In those first two pages of the codex, only twelve layers of heaven are listed:

1. Omeyocan—"Place of Duality"
2. Teotl Tlatlauhcan—"Place of the Red God"
3. Teotl Cozauhcan—"Place of the Golden God"
4. Teotl Iztaccan—"Place of the White God"
5. Itztapalnanatzcayan—"Place where obsidian flagstones crack"
6. Ilhuicatl Xoxohuiccan—"Dark blue/green heaven"
7. Ilhuicatl Yayauhcan—"Deep green/black heaven"
8. Ilhuicatl Mamalhuazcan—"Fire Drill constellation heaven"
9. Ilhuicatl Huixtohtlan—"Heaven of Huixtohcihuatl"
10. Ilhuicatl Tonatiuh—"Heaven of the sun"
11. Ilhuicatl Citlalinicue—"Heaven of the Milky Way"
12. Ilhuicatl Tlalocan-ipan-Metztli—"Heaven of Tlalocan and the moon"

In the mid-sixteenth century, French cleric André Thevet translated as Histoyre du Mechique the Tratado de antigüedades mexicanas, a now lost account of Aztec culture and religion written by Andrés Olmos.
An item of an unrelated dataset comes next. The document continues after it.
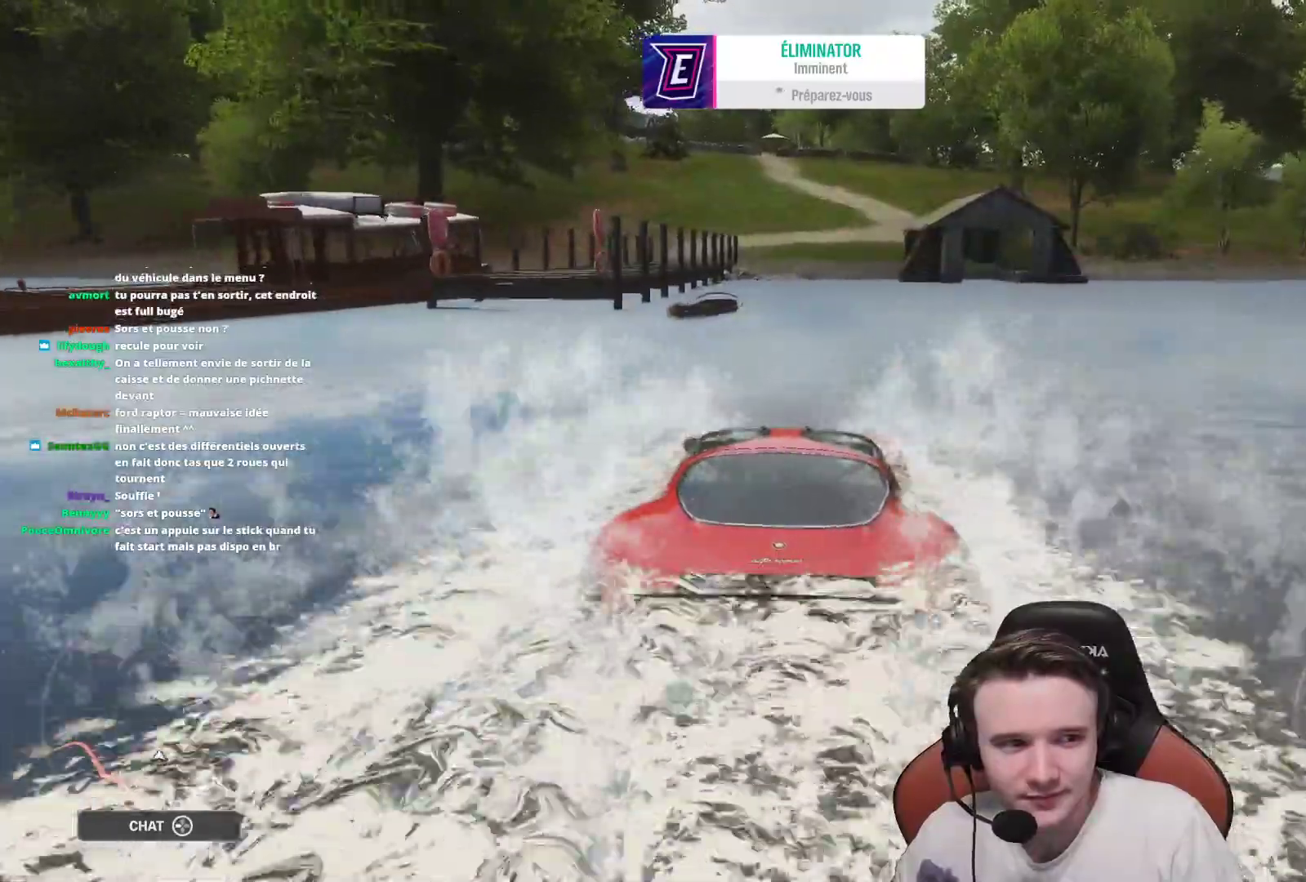
{"buttons": ["B", "R2"], "left_stick": "up-left", "right_stick": "center", "events": [[350, "left_stick", "up-left"], [500, "B", "down"]]}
Thevet lists thirteen gods as pertaining to each of the thirteen heavens, though they are nearly identical (except for the thirteenth) to the Lords of the Day, the gods that preside over the numbers 1-13 that are paired with each of 20 nature names to form the 260 astrological day signs of the ritual tōnalpōhualli calendar.

1. Xiuhtecuhtli
2. Tlaltecuhtli
3. Chalchiuhtlicue
4. Tonatiuh
5. Tlazolteotl
6. Mictlantecuhtli
7. Centeotl
8. Tlaloc
9. Ehecatl
10. Tezcatlipoca
11. Mictecacihuatl
12. Tlahuizcalpantecuhtli
13. Ometeotl

However, none of the other codices describing the tonalpohualli assigns the Lords of the Day to a particular layer of heaven, not even the Codex Vaticanus-A, which gives us the names of those layers.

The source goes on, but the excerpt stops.